● **Предложенный отрывок**:
Проблема сознания: разные ракурсы - страница 10
Критика представления о жизни внутреннего мира как о дискретном логическом процессе приводит к искушению приписать нашему « большому Я» ( единству сознательного и бессознательного со всеми промежуточными звеньями) свойство интенсивной образности. На образность нередко делают ставку психотерапевты, практически работающие с внутренним миром пациентов, а также эзотерики-практики, пишущие популярные книжки «про визуализацию». При чтении такой литературы кажется, что каждому из нас ничего не стоит при необходимости начать сознательно манипулировать образами своего внутреннего мира, складывая и раскладывая их как груду кубиков с картинками. Именно потому, что мыслим мы образами. Иногда тексты на эту тему доходят до курьезов, в частности, у одного из создателей нейролингвистического программирования Р. Бэндлера есть такой пассаж: «Например, у одной женщины была следующая проблема: если она что-нибудь себе придумывала, то несколькими минутами позже не могла отличить этого от воспоминания о чем-то, происшедшем в действительности. Когда она видела внутреннюю картину, у нее не было способа различить, было ли это нечто действительно ею виденное – или же то, что она вообразила… Я предложило ей придумывая картины, обводить их черной рамкой – чтобы, когда она потом их вспомнит, они отличались бы от других. Она попробовала, и это прекрасно сработало – за исключением тех картин, что она придумала до того, как я дал ей совет»21.
Хочется верить успеху автора, но, как отмечают сами Д. Гриндер и Р. Бендлер, далеко не все люди являются «визуалами», есть те, что в воспоминаниях и представлениях ориентированы на слуховые восприятия, а еще другие – на кинестетические ощущения. На самом же деле все модальности восприятия, представленные «внутри сознания», соединены и смешаны в разных пропорциях, а, поскольку слуховые ощущения, и тем более, чувство равновесия или ощущение прикосновения трудно назвать образами, то вряд ли можно полагать, что наш внутренний мир постоянно заполнен «образными картинами». Кстати, научиться визуализациям не так-то легко, особенно человеку рационализированной европейской культуры, постоянно живущему в «кристаллизациях слова». Нередко «образы» просто не возникают, а идет какой-то иной процесс, причем не одним, а, по меньшей мере, двумя потоками: вполне возможно, думая об одном и даже облекая это в слова внутренней речи, параллельно думать о совсем другом, не говоря об этом словами и не созерцая наглядных образов, но в то же время в отчетливо-смысловой форме.

● **Задания**:
1. Определите, согласуются ли с отрывком о сознании утверждения (a), (b) и (c). Для каждого ответьте «да» или «нет» и приведите решающие слова отрывка точной цитатой.
(a) Некоторые люди в воспоминаниях и представлениях ориентированы на слуховые восприятия.
(b) Научиться визуализациям легко.
(c) На образность нередко делают ставку психотерапевты.
2. Напишите продолжение отрывка о сознании, начав сразу после его последнего предложения.

● **Исходные данные**:
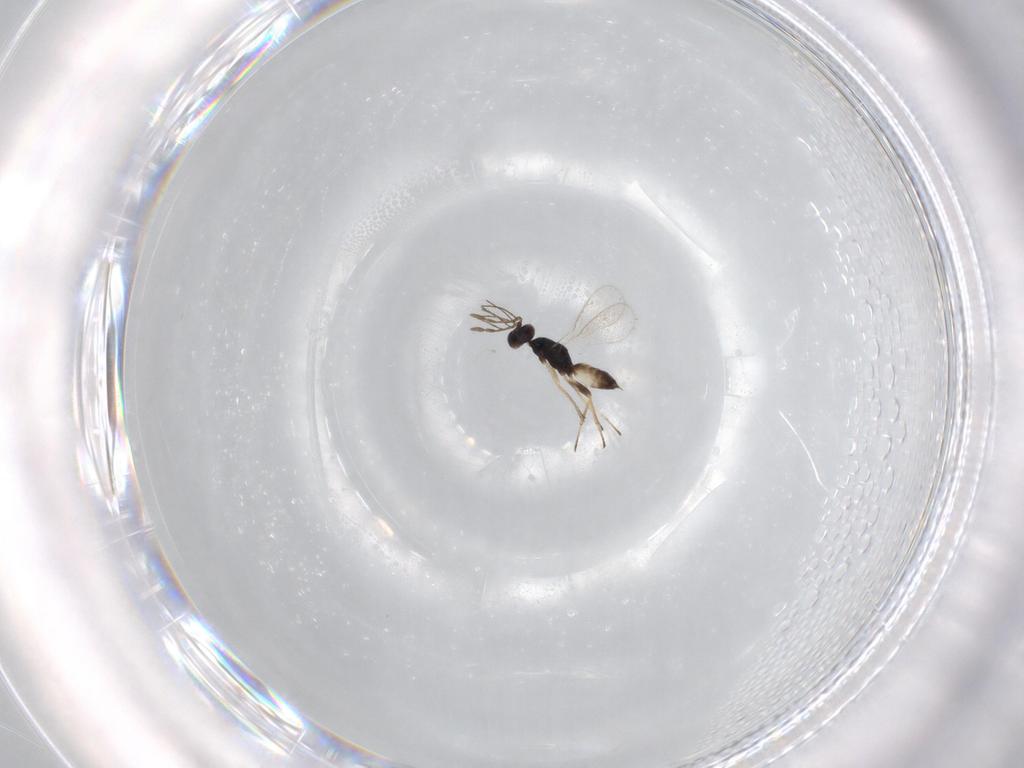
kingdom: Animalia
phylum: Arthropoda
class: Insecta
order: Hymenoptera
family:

---

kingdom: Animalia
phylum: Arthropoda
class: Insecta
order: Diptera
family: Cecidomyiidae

==

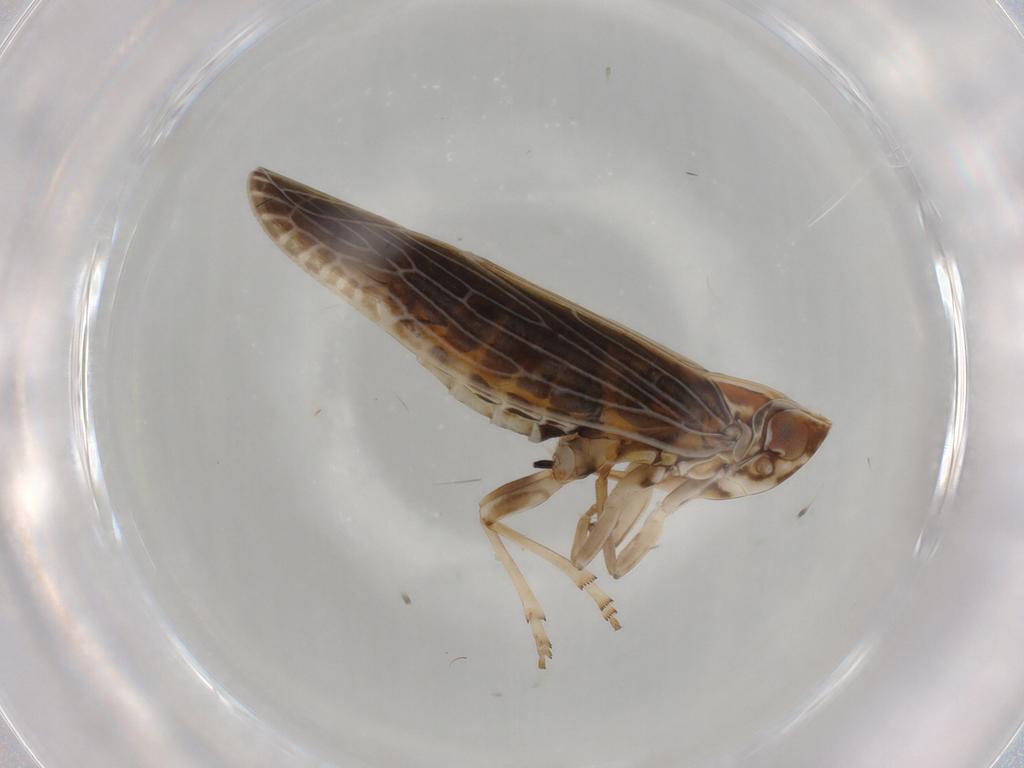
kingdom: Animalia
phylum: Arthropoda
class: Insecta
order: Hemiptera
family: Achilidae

● **Ответы по заданиям**:
1.
(a) Да: «есть те, что в воспоминаниях и представлениях ориентированы на слуховые восприятия».
(b) Нет: «научиться визуализациям не так-то легко».
(c) Да: «На образность нередко делают ставку психотерапевты».

2.
Суть именно в том, что слова и образы, это, возможно, самые простые наглядные и «предметные» составные внутреннего мира, в некотором роде «интроецированные объективации», тесно связанные со всем внешним, с миром вещей и существ, с тем самым хайдеггеровским «сущим», которое, несомненно, до определенной степени отражается во внутреннем мире, но не «соприродно» ему. Внутренний мир включает в себя помимо целостных и твердо очерченных слов и образов еще множество вероятностных, размытых, тонких, едва уловимых и в то же время синтетических форм бытия смысла. Это прежде всего, – и как тут снова не вспомнить Э. Гуссерля – смысловой поток, где очевидны не только и не столько «картинки», сколько сами смыслы. Это некие паттерны, подвижные, конфигурации, хотя и не обладающие внешней формой, позволяющие нам «с очевидностью усмотреть» – что к чему. Они мгновенно отвечают нам и на вопрос «зачем?» и на вопрос «как?» и на вопрос « в каком контексте?». Они не равны образным картинам или словам, но отстраиваются от них, опираются на них, парят над ними, наполняют их. Смысловое схватывание похоже в чем-то на превращение плоскостного изображения в объемное: ничего не значащее и даже не идентифицированное ни с чем изображение превращается в целый мир, богатый разнообразный и вдохновляющий.